• _WRITTEN TASK_: Select from the records below every line that has the word "Sebelum" in it.

..............................

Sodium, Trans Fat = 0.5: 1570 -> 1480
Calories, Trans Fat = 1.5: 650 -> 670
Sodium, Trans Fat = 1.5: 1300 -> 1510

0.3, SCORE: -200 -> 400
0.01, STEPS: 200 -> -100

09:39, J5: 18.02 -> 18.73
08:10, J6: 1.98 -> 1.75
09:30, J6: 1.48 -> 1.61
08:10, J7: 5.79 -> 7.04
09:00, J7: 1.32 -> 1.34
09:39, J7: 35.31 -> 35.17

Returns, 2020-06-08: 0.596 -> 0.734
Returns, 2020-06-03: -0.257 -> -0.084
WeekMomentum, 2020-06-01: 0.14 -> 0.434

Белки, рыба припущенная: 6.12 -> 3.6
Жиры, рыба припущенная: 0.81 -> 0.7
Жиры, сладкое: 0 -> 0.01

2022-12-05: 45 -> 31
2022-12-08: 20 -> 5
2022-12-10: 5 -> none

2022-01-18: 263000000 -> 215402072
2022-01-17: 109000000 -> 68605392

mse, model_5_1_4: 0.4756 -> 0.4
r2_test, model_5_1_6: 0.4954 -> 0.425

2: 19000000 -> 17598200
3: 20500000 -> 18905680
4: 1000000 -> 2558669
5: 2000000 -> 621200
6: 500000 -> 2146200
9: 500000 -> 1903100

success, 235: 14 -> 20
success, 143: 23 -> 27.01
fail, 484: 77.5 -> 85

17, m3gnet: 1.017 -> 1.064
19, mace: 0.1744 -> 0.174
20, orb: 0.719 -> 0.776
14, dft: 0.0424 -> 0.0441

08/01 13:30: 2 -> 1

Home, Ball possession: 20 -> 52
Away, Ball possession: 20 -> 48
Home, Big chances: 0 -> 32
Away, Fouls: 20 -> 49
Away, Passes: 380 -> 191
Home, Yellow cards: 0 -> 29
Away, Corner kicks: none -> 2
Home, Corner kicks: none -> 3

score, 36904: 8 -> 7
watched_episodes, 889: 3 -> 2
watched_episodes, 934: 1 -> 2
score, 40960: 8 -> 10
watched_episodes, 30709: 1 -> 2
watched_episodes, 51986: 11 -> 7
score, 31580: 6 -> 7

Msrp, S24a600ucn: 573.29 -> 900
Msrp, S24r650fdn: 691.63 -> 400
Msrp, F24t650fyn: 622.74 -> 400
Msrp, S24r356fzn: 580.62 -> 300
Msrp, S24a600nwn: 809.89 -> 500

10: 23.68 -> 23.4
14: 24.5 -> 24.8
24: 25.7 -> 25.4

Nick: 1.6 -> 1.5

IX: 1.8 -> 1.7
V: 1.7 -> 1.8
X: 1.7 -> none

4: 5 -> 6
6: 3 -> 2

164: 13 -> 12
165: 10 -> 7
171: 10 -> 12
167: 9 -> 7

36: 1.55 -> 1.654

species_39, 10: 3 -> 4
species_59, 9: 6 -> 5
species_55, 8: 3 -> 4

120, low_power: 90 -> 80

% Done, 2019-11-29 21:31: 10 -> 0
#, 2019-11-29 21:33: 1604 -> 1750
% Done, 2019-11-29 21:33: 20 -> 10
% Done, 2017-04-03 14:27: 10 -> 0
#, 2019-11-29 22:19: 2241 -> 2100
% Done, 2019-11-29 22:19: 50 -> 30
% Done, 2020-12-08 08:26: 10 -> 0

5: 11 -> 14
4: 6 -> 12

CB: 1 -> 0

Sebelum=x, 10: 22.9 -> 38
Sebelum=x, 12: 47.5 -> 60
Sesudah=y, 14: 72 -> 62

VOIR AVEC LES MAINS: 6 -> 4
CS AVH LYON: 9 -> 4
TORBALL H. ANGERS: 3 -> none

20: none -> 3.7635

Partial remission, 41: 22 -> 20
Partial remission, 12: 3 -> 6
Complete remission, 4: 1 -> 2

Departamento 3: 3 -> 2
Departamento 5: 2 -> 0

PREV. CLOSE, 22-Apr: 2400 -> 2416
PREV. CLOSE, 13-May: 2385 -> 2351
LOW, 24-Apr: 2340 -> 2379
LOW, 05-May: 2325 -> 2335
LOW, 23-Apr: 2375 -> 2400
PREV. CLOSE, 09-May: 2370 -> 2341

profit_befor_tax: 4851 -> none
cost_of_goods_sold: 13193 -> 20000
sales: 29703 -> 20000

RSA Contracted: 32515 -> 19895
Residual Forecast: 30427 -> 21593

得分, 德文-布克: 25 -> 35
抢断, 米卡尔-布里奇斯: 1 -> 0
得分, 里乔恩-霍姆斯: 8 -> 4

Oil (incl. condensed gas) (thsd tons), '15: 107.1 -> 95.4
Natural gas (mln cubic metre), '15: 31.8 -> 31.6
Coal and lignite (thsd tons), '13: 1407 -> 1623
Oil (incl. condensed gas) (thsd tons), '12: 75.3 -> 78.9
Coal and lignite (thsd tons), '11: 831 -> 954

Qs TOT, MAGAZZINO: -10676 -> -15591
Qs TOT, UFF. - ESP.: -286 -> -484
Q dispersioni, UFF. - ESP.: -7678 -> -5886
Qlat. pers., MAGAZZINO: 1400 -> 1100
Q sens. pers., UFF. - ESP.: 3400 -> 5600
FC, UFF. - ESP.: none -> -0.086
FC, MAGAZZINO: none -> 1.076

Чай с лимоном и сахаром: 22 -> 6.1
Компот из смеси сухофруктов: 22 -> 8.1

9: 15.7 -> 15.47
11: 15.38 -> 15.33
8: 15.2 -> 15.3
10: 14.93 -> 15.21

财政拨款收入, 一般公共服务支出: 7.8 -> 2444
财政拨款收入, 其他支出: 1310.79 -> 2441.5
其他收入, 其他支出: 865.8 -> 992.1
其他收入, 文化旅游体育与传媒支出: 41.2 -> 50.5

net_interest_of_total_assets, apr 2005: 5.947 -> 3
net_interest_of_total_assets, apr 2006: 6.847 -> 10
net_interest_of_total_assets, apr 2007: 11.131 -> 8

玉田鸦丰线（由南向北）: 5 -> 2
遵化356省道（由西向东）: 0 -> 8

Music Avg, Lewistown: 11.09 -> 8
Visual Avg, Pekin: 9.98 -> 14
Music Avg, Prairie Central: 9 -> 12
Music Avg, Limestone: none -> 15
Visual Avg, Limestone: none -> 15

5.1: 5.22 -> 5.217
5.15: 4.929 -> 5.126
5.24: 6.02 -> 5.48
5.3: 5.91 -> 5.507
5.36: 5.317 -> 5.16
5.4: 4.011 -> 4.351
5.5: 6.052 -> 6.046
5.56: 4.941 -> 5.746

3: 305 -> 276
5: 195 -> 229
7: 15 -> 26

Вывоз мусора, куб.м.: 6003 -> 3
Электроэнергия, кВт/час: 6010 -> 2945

..............................

• _PROBLEM SOLUTION_:
Sebelum=x, 10: 22.9 -> 38
Sebelum=x, 12: 47.5 -> 60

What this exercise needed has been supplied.